Neurons in the brain communicate with one another by passing molecules called neurotransmitters across the synapse connecting them together. Mutations in the machinery that controls neurotransmitter release can lead to epilepsy or developmental delays in early childhood, but how exactly is poorly understood. Neurotransmitter release is primarily controlled by three proteins that join together to form the SNARE complex, and another protein called
synaptotagmin-1. This assembly of proteins primes vesicles containing neurotransmitter molecules to be released from the neuron. When calcium ions bind to
synaptotagmin-1, this triggers vesicles in this readily releasable pool to then fuse with the cell membrane and secrete their contents into the small gap between the communicating neurons.
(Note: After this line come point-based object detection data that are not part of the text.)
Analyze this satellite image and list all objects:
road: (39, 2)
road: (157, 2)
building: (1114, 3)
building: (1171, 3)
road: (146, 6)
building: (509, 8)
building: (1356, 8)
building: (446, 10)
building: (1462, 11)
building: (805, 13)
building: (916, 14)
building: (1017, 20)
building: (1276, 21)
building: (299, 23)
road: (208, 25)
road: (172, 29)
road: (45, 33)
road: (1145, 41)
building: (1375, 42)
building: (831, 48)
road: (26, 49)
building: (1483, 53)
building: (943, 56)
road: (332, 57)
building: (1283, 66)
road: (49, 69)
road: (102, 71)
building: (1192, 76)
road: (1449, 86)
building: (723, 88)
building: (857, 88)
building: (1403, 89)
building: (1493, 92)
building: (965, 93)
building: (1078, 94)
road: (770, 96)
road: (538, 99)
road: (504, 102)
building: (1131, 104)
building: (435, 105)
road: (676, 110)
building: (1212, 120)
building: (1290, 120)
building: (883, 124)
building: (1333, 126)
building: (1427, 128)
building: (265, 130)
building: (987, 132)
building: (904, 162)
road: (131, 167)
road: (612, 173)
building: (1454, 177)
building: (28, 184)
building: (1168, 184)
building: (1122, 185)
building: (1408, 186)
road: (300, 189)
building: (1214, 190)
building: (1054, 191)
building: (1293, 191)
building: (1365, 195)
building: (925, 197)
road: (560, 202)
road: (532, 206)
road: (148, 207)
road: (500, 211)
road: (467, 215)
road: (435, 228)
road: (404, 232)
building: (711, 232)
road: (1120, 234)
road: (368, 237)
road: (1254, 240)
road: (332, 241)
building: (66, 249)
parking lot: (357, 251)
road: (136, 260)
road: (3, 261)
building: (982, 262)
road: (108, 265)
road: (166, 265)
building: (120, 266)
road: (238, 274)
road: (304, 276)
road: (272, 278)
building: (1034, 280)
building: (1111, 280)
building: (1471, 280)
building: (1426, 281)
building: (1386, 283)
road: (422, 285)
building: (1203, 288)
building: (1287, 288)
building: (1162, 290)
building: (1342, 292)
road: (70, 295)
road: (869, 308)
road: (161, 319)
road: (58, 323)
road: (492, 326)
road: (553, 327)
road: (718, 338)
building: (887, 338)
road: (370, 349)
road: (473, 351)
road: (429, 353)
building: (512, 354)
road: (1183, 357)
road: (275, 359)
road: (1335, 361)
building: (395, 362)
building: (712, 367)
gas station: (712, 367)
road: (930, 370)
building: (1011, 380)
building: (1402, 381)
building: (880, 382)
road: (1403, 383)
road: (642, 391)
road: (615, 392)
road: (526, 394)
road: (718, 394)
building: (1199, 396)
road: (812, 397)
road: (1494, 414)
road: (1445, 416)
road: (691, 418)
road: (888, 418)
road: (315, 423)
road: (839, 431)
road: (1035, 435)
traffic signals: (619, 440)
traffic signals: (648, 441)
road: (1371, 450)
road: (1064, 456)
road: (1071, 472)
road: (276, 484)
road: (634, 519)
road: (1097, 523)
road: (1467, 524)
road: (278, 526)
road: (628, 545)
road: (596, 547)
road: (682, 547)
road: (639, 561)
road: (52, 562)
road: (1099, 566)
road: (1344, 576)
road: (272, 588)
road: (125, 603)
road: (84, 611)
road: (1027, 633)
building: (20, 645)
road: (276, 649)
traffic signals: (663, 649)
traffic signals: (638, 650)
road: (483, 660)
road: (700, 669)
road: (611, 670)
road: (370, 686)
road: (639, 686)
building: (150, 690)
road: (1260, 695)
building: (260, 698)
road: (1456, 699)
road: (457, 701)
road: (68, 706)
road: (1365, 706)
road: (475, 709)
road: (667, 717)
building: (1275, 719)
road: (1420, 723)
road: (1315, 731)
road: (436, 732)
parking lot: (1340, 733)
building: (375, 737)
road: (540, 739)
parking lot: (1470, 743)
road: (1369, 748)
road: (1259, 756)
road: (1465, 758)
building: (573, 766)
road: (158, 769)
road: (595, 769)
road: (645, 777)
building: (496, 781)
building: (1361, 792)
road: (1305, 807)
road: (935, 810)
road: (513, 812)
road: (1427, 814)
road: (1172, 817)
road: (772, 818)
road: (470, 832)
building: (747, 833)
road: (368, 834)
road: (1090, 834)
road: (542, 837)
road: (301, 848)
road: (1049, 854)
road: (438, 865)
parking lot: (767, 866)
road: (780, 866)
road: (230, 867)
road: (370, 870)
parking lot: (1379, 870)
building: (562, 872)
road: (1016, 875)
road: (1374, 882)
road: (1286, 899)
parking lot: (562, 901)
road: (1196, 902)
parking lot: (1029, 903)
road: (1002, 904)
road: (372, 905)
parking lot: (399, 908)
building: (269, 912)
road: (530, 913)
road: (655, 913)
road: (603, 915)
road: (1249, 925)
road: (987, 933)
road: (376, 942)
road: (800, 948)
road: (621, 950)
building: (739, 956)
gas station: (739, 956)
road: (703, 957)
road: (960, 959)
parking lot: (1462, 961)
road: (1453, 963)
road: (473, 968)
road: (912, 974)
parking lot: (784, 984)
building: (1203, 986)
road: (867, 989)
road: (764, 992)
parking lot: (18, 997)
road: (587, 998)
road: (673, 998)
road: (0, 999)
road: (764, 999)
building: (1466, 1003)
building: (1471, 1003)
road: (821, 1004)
Mutations associated with epilepsy and developmental delays have been found in all components of this release machinery. Here, Kádková, Murach, Østergaard et al. set out to find how three of these mutations, which are found in a protein in the SNARE complex called SNAP25, lead to aberrant neurotransmitter release. Two of these mutations are located in the interface between the SNARE complex and
synaptotagmin-1, while the other is found within the bundle of proteins that make up the SNARE complex. In vitro and ex vivo experiments in mice revealed that the two interface mutations led to defects in vesicle priming, while at the same time bypassing the control by
synaptotagmin-1, resulting in vesicles spontaneously fusing with the cell membrane in an unregulated manner. These mutations therefore combine loss-of-function and gain-of-function features. In contrast, the bundle mutation did not impact the number of vesicles in the releasable pool but reduced spontaneous and calcium ion evoked vesicle fusion. This was due to the mutation destabilizing the SNARE complex, which reduced the amount of energy available for merging vesicles to the membrane. These findings reveal how SNAP25 mutations can have different effects on synapse activity, and how these defects disrupt the release of neurotransmitters. This experimental framework could be used to study how other synaptic mutations lead to diseases such as epilepsy. Applying this approach to human neurons and live model organisms may lead to the discovery of new therapeutic targets for epilepsy and delayed development.